La version irlandaise est donc venu s’intercaler avec pour objectif de remplir les blancs, finalement conséquents en dépit des innombrables flash-back qui avaient jusqu’alors émaillé les différents épisodes. Le scénario de cette aventure qui se déroule entièrement avant l’amnésie est dense et s’intègre bien dans l’histoire déjà connue, comme si ce bougre de Van Hamme avait planifié tout ça depuis longtemps. Quelques planches ayant judicieusement filtré à l'avance, l’évidence s’était déjà imposée à tous : ce XIII jeune a de faux airs de Blueberry. Quoique… s’agit-il bien du même homme ? Comme toujours, Van Hamme balade le lecteur et réserve une ultime surprise. Alors que Giraud était attendu au tournant, c’est d’ailleurs le scénariste qui tire son épingle du jeu, avec un album bien plus intéressant que tous ceux qu’il avait écrits depuis bien longtemps pour cette série. En revanche, le spécialiste de l’Ouest Sauvage est plus à la peine dans cet univers contemporain. Ne pouvant ni utiliser son imaginaire moebiusien, ni placer les héros sur des chevaux au milieu du Colorado, il rend une copie convenable mais qui soutient mal la comparaison avec Vance. Un regret pour les fans du « maître », mais qui ne pénalisera pas outre mesure la lecture. Dans un registre similaire, l’expérience avortée du même Vance sur Marshall Blueberry s’était avérée plus convaincante, même si tout le monde voyait alors du… XIII dans Blueberry !

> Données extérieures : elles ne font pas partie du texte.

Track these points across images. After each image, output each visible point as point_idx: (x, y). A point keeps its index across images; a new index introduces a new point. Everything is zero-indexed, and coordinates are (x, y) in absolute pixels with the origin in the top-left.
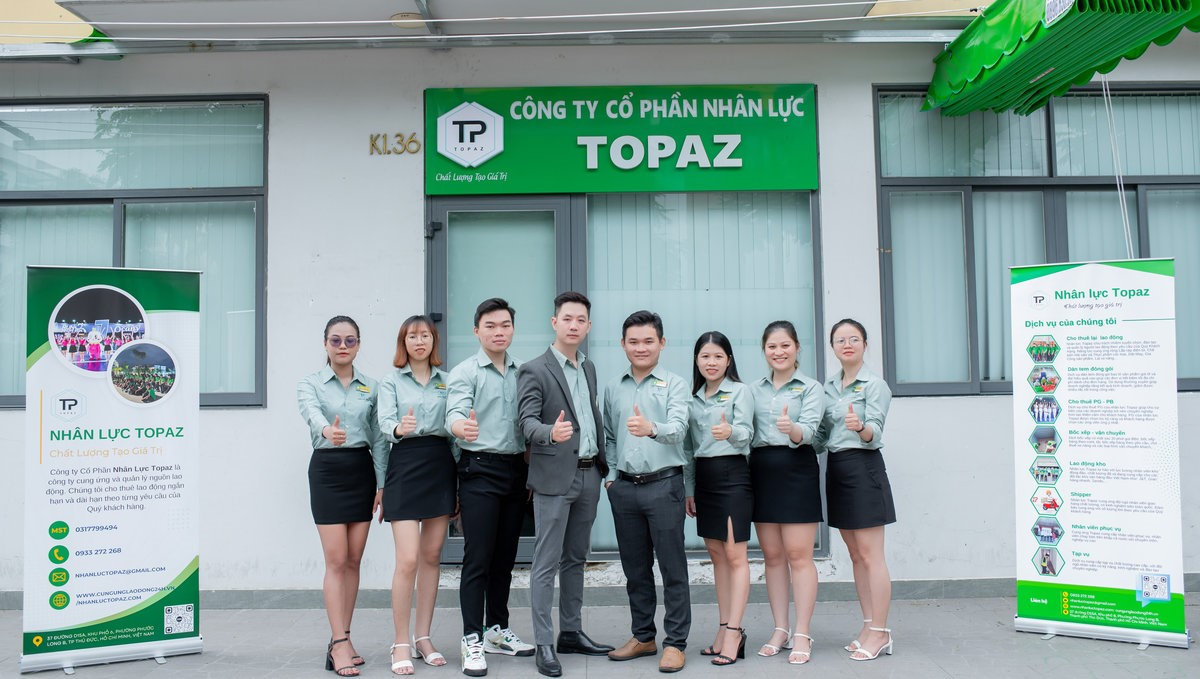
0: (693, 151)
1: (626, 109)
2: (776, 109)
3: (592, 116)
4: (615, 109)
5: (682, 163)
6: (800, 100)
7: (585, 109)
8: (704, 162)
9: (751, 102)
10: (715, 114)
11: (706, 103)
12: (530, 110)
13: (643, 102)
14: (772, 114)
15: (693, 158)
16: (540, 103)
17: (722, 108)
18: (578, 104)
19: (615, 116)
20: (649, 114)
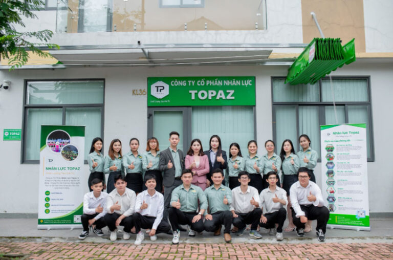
0: (221, 95)
1: (203, 83)
2: (244, 83)
3: (193, 85)
4: (200, 83)
5: (218, 98)
6: (251, 81)
7: (191, 83)
8: (224, 98)
9: (237, 81)
10: (227, 84)
11: (225, 81)
12: (176, 83)
13: (207, 81)
14: (243, 84)
15: (221, 97)
16: (179, 82)
17: (229, 83)
18: (190, 82)
19: (199, 85)
20: (209, 84)
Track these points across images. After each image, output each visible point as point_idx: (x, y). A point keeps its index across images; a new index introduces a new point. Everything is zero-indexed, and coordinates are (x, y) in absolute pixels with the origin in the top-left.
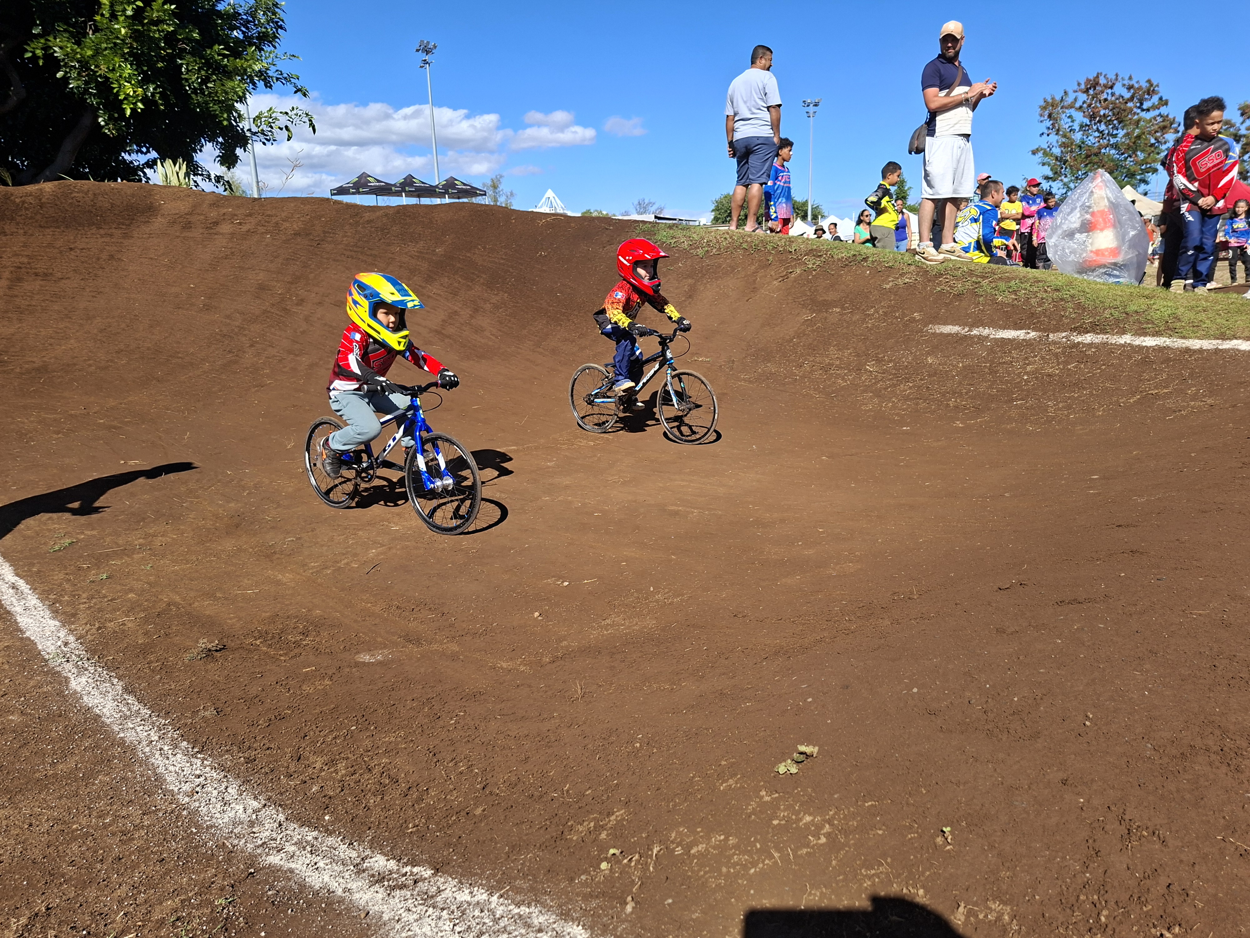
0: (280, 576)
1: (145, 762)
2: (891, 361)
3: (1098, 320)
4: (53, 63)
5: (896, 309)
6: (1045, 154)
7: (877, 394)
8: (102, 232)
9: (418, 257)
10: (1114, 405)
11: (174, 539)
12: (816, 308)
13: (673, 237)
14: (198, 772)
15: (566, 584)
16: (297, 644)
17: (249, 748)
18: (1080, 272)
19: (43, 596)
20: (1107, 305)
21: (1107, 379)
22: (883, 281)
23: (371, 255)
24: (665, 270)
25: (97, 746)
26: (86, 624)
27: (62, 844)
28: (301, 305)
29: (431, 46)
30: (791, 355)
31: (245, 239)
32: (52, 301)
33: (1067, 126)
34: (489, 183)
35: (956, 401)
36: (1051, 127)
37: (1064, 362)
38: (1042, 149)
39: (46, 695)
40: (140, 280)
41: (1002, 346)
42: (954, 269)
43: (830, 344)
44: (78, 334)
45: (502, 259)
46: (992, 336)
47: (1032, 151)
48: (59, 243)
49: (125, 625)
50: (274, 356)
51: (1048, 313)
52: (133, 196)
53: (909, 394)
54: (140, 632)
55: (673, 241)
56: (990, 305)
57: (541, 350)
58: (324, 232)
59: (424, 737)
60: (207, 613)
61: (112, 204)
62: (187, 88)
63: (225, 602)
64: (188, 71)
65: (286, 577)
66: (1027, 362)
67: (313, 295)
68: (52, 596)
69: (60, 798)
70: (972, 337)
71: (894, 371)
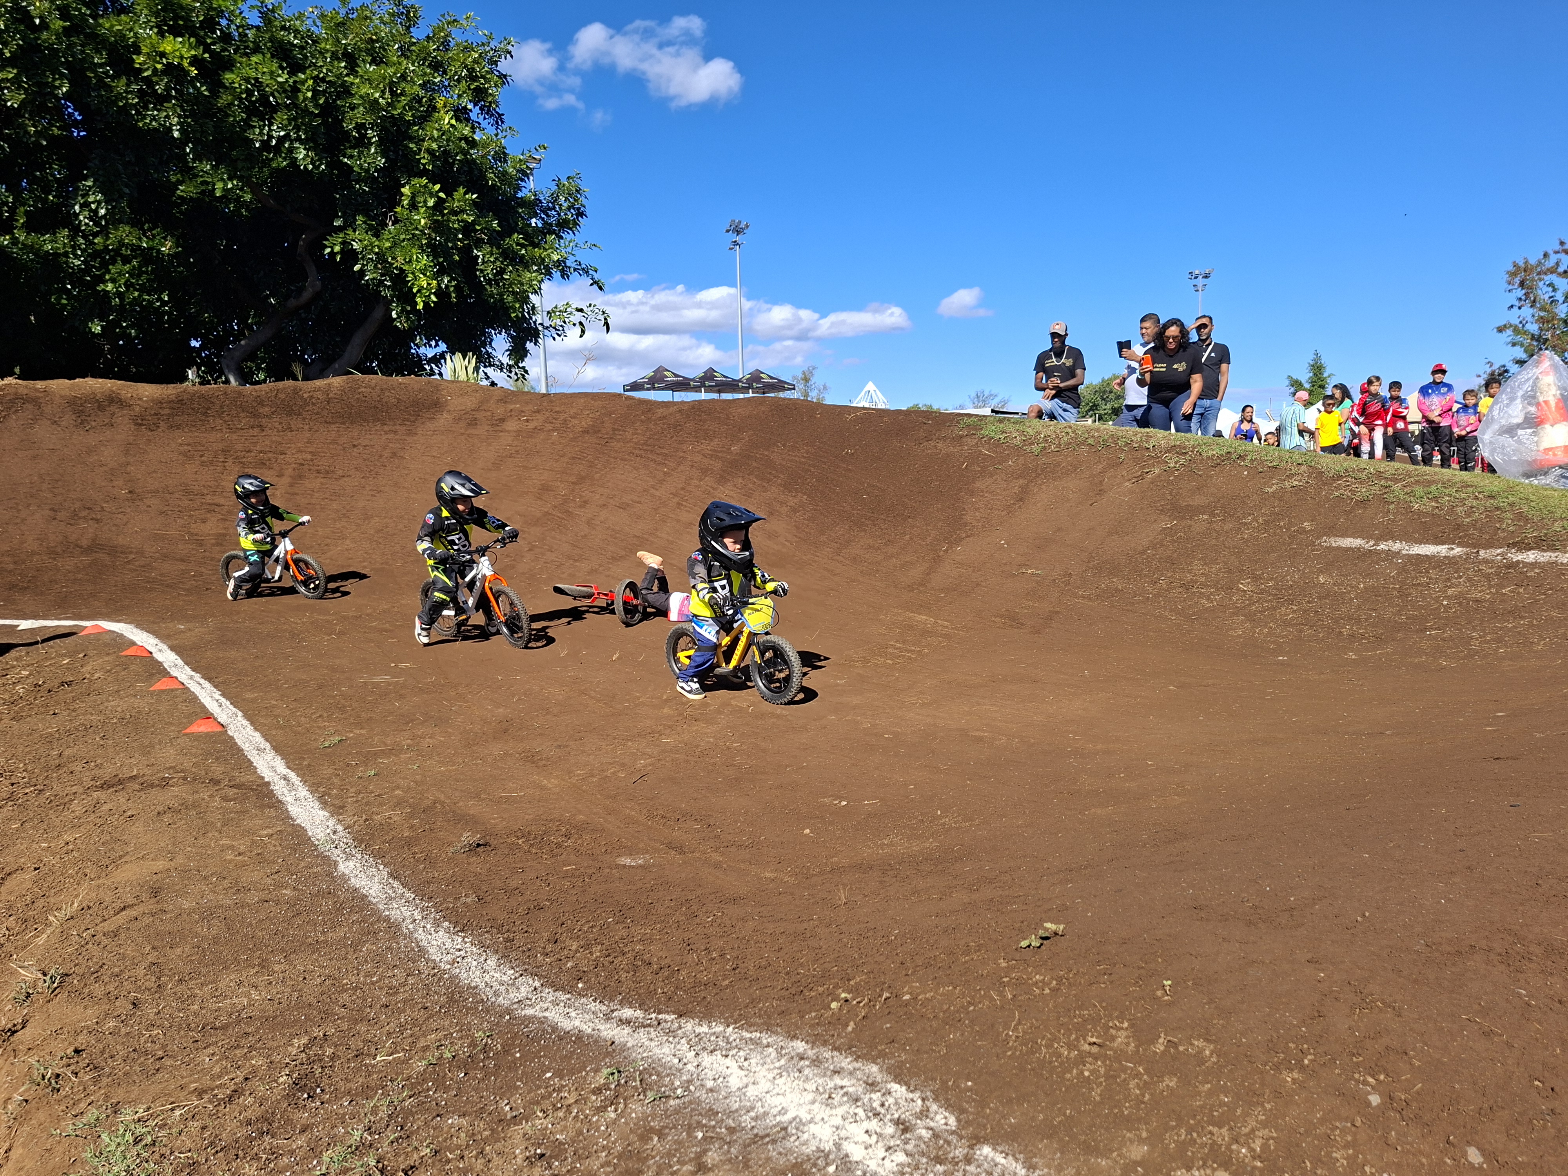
0: (545, 782)
1: (409, 937)
2: (1271, 579)
3: (1545, 535)
4: (350, 255)
5: (1280, 517)
6: (1516, 331)
7: (1251, 617)
8: (386, 428)
9: (712, 455)
10: (1560, 639)
11: (441, 741)
12: (1177, 515)
13: (1003, 432)
14: (459, 947)
15: (844, 803)
16: (559, 845)
17: (508, 931)
18: (1528, 475)
19: (314, 788)
20: (1557, 515)
21: (1553, 607)
22: (1265, 484)
23: (661, 454)
24: (992, 469)
25: (365, 922)
26: (354, 815)
27: (334, 994)
28: (584, 507)
29: (742, 225)
30: (1143, 569)
31: (531, 437)
32: (331, 500)
33: (1546, 297)
34: (800, 375)
35: (1351, 629)
36: (1523, 298)
37: (1497, 585)
38: (1511, 326)
39: (316, 875)
40: (421, 479)
41: (1417, 565)
42: (1358, 471)
43: (1194, 558)
44: (355, 534)
45: (804, 457)
46: (1404, 552)
47: (1498, 328)
48: (343, 440)
49: (390, 818)
50: (553, 561)
51: (1479, 525)
52: (420, 391)
53: (1292, 619)
54: (406, 825)
55: (1003, 436)
56: (1403, 514)
57: (840, 558)
58: (614, 429)
59: (680, 931)
60: (471, 812)
61: (398, 399)
62: (482, 279)
63: (489, 803)
64: (484, 262)
65: (551, 783)
66: (1449, 584)
67: (598, 496)
68: (321, 789)
69: (331, 959)
70: (1378, 553)
71: (1274, 592)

Après cet "extra" plutôt copieux, Le Dernier Round manquera un peu de saveur. Ce dix-neuvième tome annoncé un peu partout comme le dernier a de sacrés airs de rangement du bureau avant de goûter aux joies de la retraite. Ne distillant que peu d’action, Van Hamme prend le soin de refermer tous les tiroirs ouverts pendant 23 ans, expédiant certains dossiers encombrants, s’attardant avec délectation sur les meilleurs (la relation XIII / Jones). Peu de révélations forcément, puisque c’est l’album dessiné par Giraud qui se charge de cette partie. Que reste-t-il donc ? Une sorte de long pot de départ, auquel le ténébreux MacLane / Fly / Mullway / Rowland etc. a invité tout le personnel (du moins les survivants) et même ses collègues les moins fréquentables. Une cérémonie pompeuse agrémentée d’une pseudo-commission d’enquête qui ranime le douloureux souvenir du Jugement, l'insupportable tome 12 qui avait sérieusement égratigné l’image de la série. Une référence heureusement hors d’atteinte en matière de ratage mais parfois effleurée ici, comme dans cette revue d’effectif qui permet de liquider les grains de sable potentiels et de caser tous les héros dans une sorte de happy-end mièvre et presque parodique, le sort de XIII n’étant pas le moins grotesque.
Dans la petite compétition à distance que se livrent Vance et Giraud, le premier sort donc vainqueur, bien avantagé d’ailleurs par les couleurs de Petra. Celles de Claire Champeval, comme dans le dernier Blueberry, ont une fâcheuse tendance à faire ressortir les arrière-plans peu détaillés du dessinateur. L’équilibre est cependant rétabli grâce au scénario, plus abouti sur La version irlandaise.
Un album « hommage » par un géant de la BD et un épilogue en forme de générique de fin, Jean Van Hamme s’offre une sortie très "paillettes", le marketing prenant le relais d'un scénario qui s'est depuis longtemps essoufflé. La boucle est enfin bouclée ! Et ce n’est pas ce final qui fera changer d’avis les ultras qui considèrent que la série aurait dû s’arrêter au cinquième voire au huitième épisode. A défaut d’amener un vrai plus, ces coups de projecteur réguliers auront au moins eu le mérite d'élargir le champ des amateurs et de conforter XIII dans un statut rare, celui de monument incontournable de la bande dessinée.